-- Opening Marker --

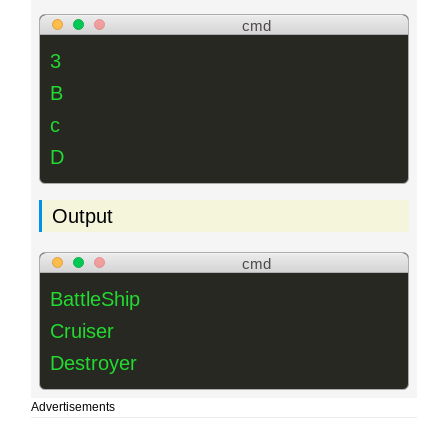
cmd
3
B
c
D
Output
cmd
BattleShip
Cruiser
Destroyer
Advertisements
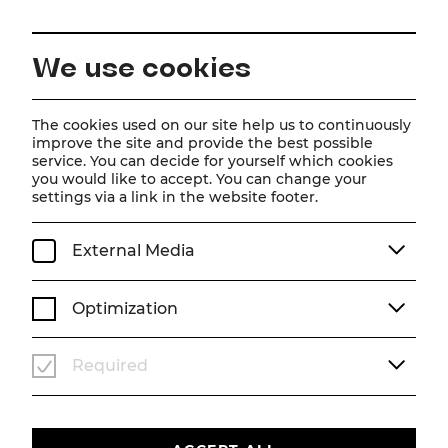
EN
We use cookies
Home
Magazine
Trailer | Wicked
The cookies used on our site help us to continuously
improve the site and provide the best possible
Video
service. You can decide for yourself which cookies
you would like to accept. You can change your
Trailer | Wicked
settings via a link in the website footer.
Our brand new WICKED trailer is now online!
External Media
SEASON 25/26
VIDEO
WICKED
Optimization
Required
Um
Youtube
Inhalte zu laden, akzeptieren Sie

-- Closing Marker --

- Task description: Repeat the records above word for word, apart from the pictures.

- Answer box:
cmd
3
B
c
D
Output
cmd
BattleShip
Cruiser
Destroyer
Advertisements
EN
We use cookies
Home
Magazine
Trailer | Wicked
The cookies used on our site help us to continuously
improve the site and provide the best possible
Video
service. You can decide for yourself which cookies
you would like to accept. You can change your
Trailer | Wicked
settings via a link in the website footer.
Our brand new WICKED trailer is now online!
External Media
SEASON 25/26
VIDEO
WICKED
Optimization
Required
Um
Youtube
Inhalte zu laden, akzeptieren Sie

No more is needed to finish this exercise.